Оживает звонок, я иду и открываю. Саша, как он просил себя называть, стоит за дверью. Он, как вампир, никогда не входит без приглашения. Кроме того — самого первого раза. И я вежливо приглашаю:
— Входите, доктор.
Он понимающе улыбается и у меня появляется стойкое ощущение, что он еще и неплохой психолог. Его улыбка дает понять и мне, что слово «доктор» — это моя попытка эмоционально настроиться, защититься от неоднозначности того, что сейчас будет происходить между нами уже в третий раз.
Саша проходит на кухню, по дороге здороваясь с моим сыном:
— Привет, Володя. Ты сидишь у себя, как мы и договаривались. А я лечу твою маму.
— Ладно, — радостно соглашается Вовка и сам плотно закрывает за собой дверь в комнату. Мы с Леной уже говорили о том, что тот случай мог вызвать у него стойкую фобию — боязнь крови. И Саша сейчас подтверждает это:
— Боюсь, что в медицину твой сын уже не пойдет.
— Ничего страшного, — отвечаю я, — придумаем что-нибудь другое.
Дальше следует команда:
— Разоблачайтесь, пациент.
И я неловко стаскиваю с себя халатик, оставаясь в одних трусах, очень скромных и плотных, надо сказать. Кожа становится повсеместно шершавой, а соски превращаются в твердые камешки. Саша не смотрит на меня, он раскатывает на столе медицинскую укладку старинного вида, которую принес с собой. Я успеваю успокоить дыхание и расслабить мышцы. Сажусь и покорно предоставляю свое тело для перевязки. Глаза лучше не закрывать — будет только хуже. Потому что тогда ощущения обостряются и… в общем, уже проверено, что лучше этого не делать.
Но и смотреть лучше не на него, а в окно… мужик штучный, хотя и не красавец в полном смысле этого слова. Сам тяжеловат, нос крупноват, челюсть жесткая какая-то, стрижен слишком коротко, почти «под ноль», залысины намечаются. Но это вместе со всем остальным настолько в какой-то гармонии, в соответствии, что ли? Так что эти будто бы и недостатки превращаются в неоспоримые достоинства. В общем, все в его внешности на высоте или просто он в моем вкусе. И что хуже всего — он отлично это понимает. И ведет себя соответственно — уверенно и напористо, что для него, скорее всего, просто привычка. Для меня — нет, и я предупреждаю, как он и просил меня делать:
— Будешь лапать — дам по морде.
— Да помню я. Нужна ты мне… — фыркает он.

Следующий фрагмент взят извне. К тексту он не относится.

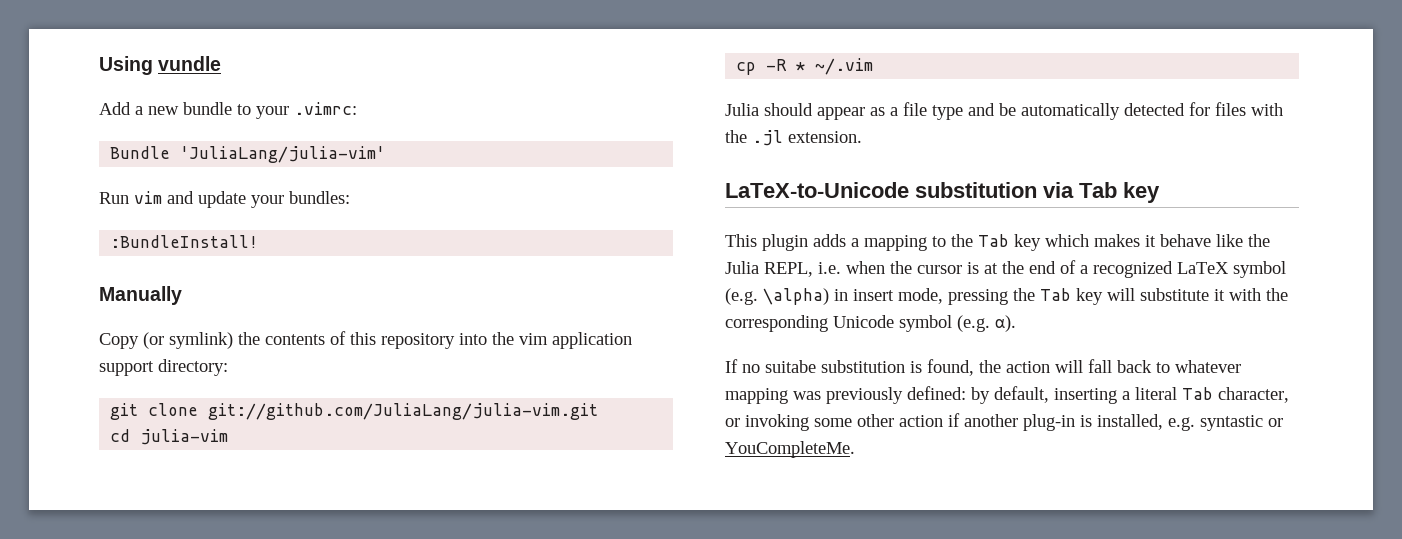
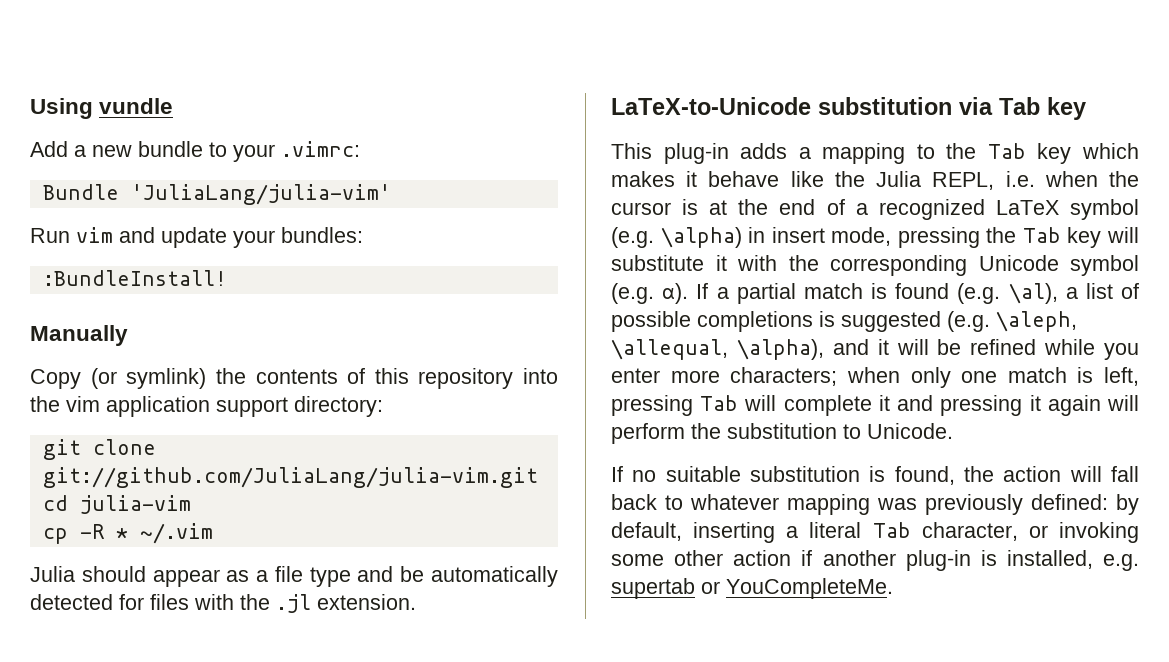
[762,234,808,251] plugin -> [663,143,729,164] plug-in
(1016, 323) none -> [696,283,1139,304] [611,311,1077,332] [611,339,1139,360] [611,367,1139,388] [611,395,1139,416] [611,423,953,444] If a partial match is found (e.g. \al), a list of possible completions is suggested (e.g. \aleph, \allequal, \alpha), and it will be refined while you enter more characters; when only one match is left, pressing Tab will complete it and pressing it again will perform the substitution to Unicode.
[765,360,816,373] suitabe -> [665,466,741,482] suitable
[1200,415,1263,431] syntastic -> [611,578,695,599] supertab

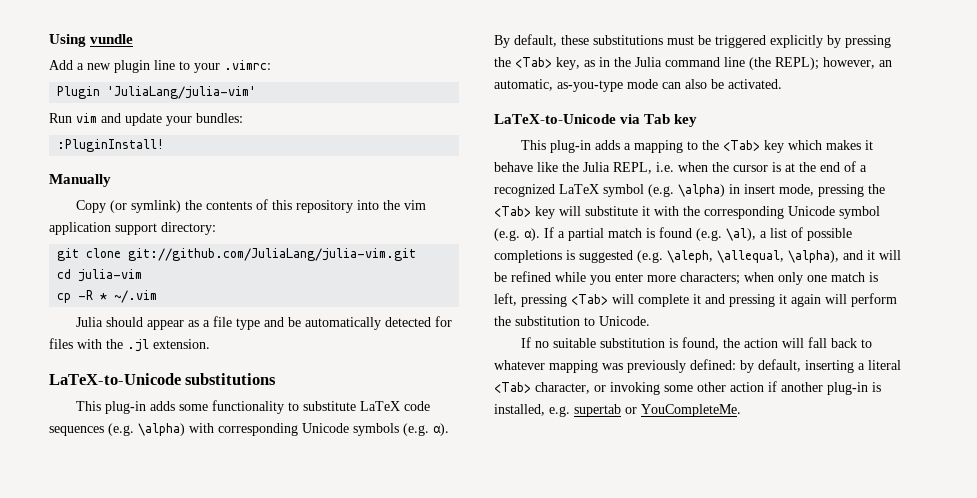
[138,141,203,157] bundle -> [114,60,175,73] plugin line
[42,184,119,200] Bundle -> [57,86,101,99] Plugin
[42,270,227,286] :BundleInstall! -> [57,139,165,152] :PluginInstall!
[818,97,952,115] substitution -> [185,373,277,385] [75,400,430,414] [49,423,449,436] [494,34,891,48] [494,57,892,70] [494,79,782,92] [494,114,616,124] substitutions // This plug-in adds some functionality to substitute LaTeX code sequences (e.g. \alpha) with corresponding Unicode symbols (e.g. α). By default, these substitutions must be triggered explicitly by pressing the <Tab> key, as in the Julia command line (the REPL); however, an automatic, as-you-type mode can also be activated. // LaTeX-to-Unicode
[987,143,1026,159] Tab -> [722,140,760,151] <Tab>
[1022,227,1061,243] Tab -> [494,206,531,217] <Tab>
[700,395,739,411] Tab -> [571,294,608,305] <Tab>
[872,522,911,538] Tab -> [494,382,531,393] <Tab>

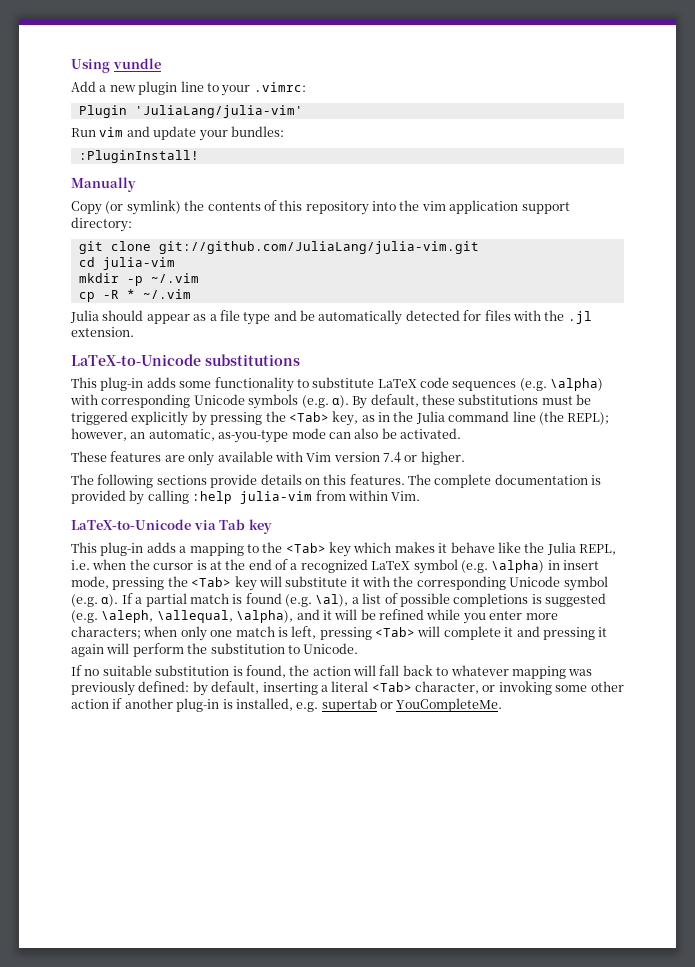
(143, 275) none -> [78,273,199,286] // mkdir -p ~/.vim
(782, 84) none -> [71,451,465,466] [71,474,602,488] [71,490,421,505] // These features are only available with Vim version 7.4 or higher. // The following sections provide details on this features. The complete documentation is provided by calling :help julia-vim from within Vim.

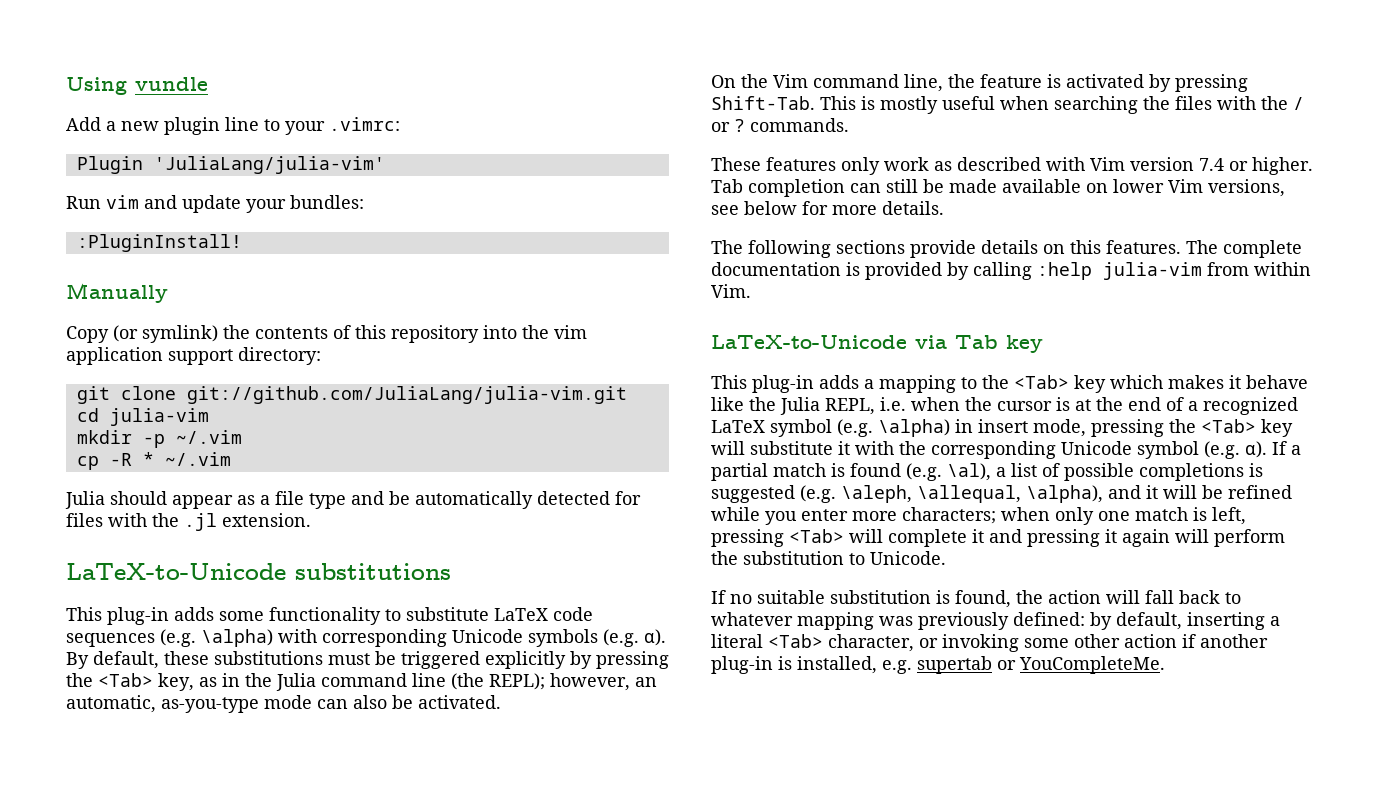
[71,451,273,466] These features are only available -> [711,74,1248,92] [711,96,1304,114] [711,118,849,132] [711,157,1041,175] On the Vim command line, the feature is activated by pressing Shift-Tab. This is mostly useful when searching the files with the / or ? commands. // These features only work as described
(465, 458) none -> [711,179,1285,197] [711,201,944,215] Tab completion can still be made available on lower Vim versions, see below for more details.

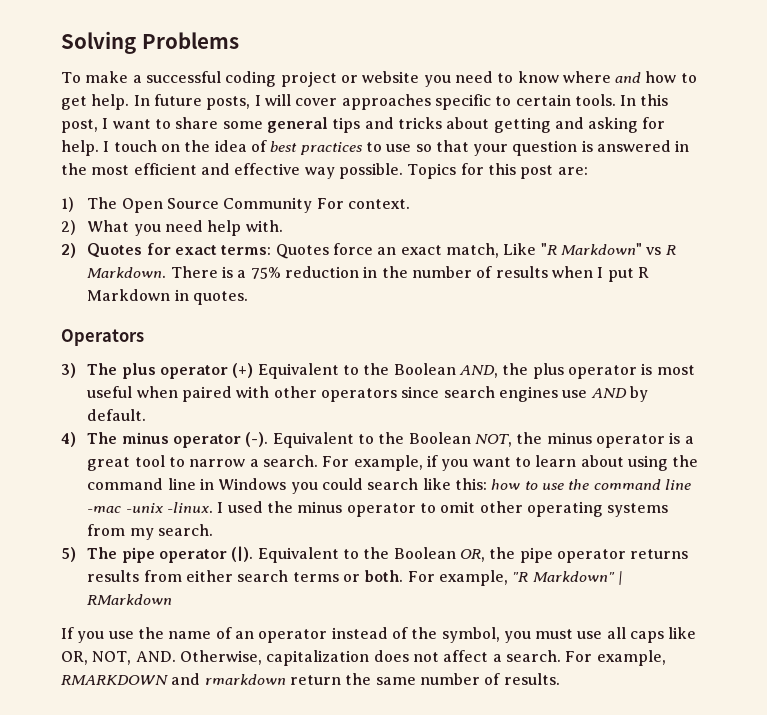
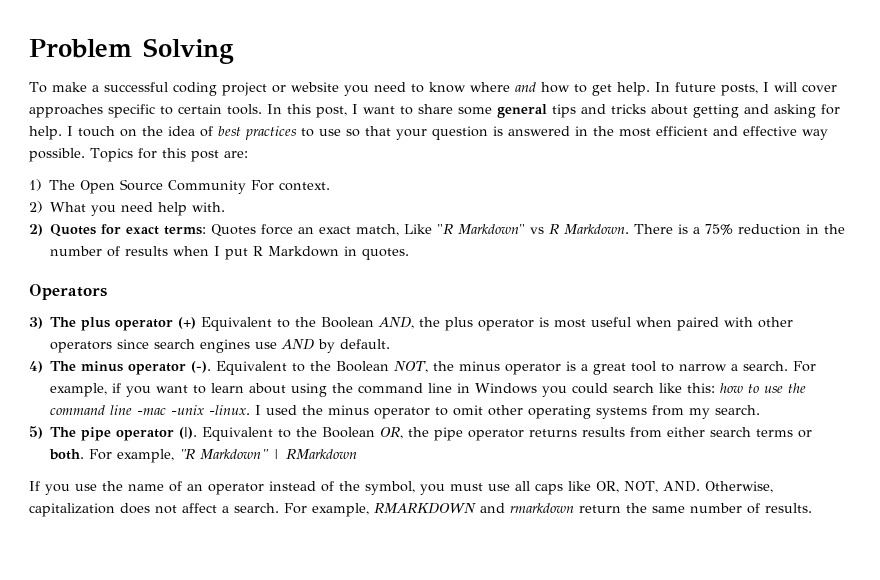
(61, 42) none -> [29,39,132,58] Problem
[141,32,239,49] Problems -> (234, 51) none

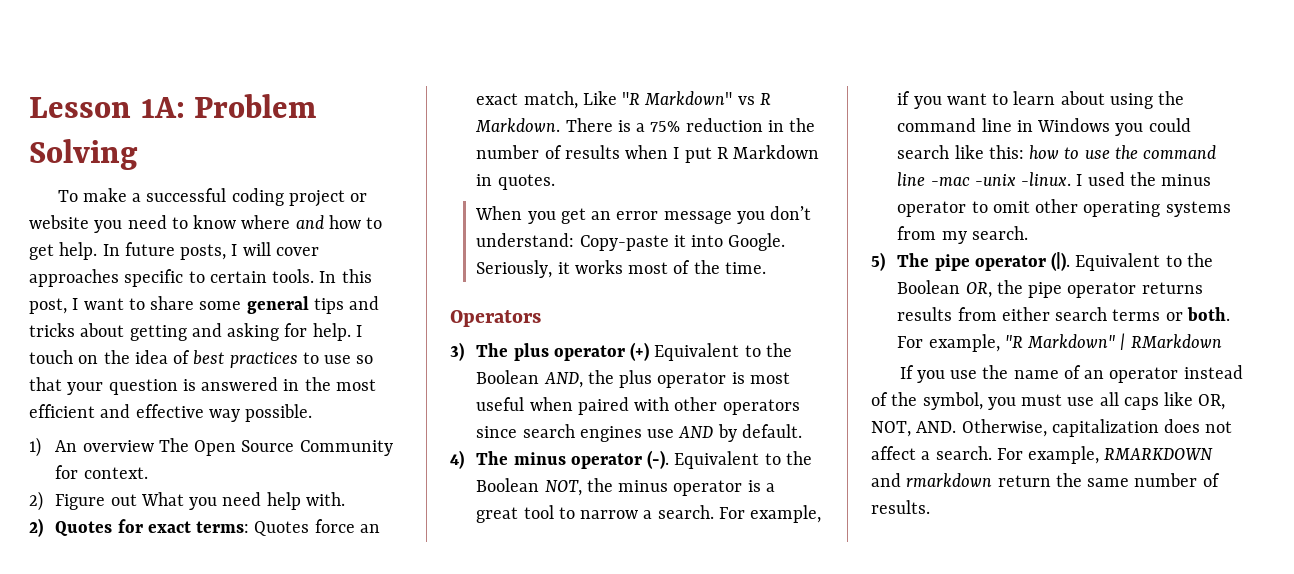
(29, 48) none -> [29,97,185,118] Lesson 1A:
[90,148,248,162] Topics for this post are: -> (313, 413) none
(42, 185) none -> [55,440,154,452] An overview
[251,180,275,191] For -> [55,465,79,479] for
(43, 207) none -> [55,494,137,510] Figure out
(410, 254) none -> [475,206,812,224] [476,233,786,251] [476,260,766,278] // When you get an error message you don’t understand: Copy-paste it into Google. Seriously, it works most of the time.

— Хорошо, — успокаиваюсь я. Вернее, пытаюсь успокоиться, потому что он, наконец, поворачивается и подходит ко мне. Начинает с рук и его профессиональные прикосновения… они сейчас для меня, как самая нежная ласка, как прелюдия к чему-то большему или намек на то, что могло бы… Слишком плавны и осторожны его движения, слишком старательно он сдерживает дыхание… В конце концов, на закуску, так сказать, дело доходит до молочной железы, как он ее называет — до того самого прокола. Он немного вспух, а кожа вокруг покраснела. И Саша недовольно хмурится, сняв сеточный пластырь с зеленой марлечкой на нем. Осторожно проводит пальцем возле ранки, а значит — по ареолу соска, несколько раз слегка нажимая, и я злобно шиплю.
— Я пальпирую около раневую поверхность, пациент, — хмыкает он, сохраняя на лице совершенно равнодушное выражение. Совсем не такое, как в тот первый раз.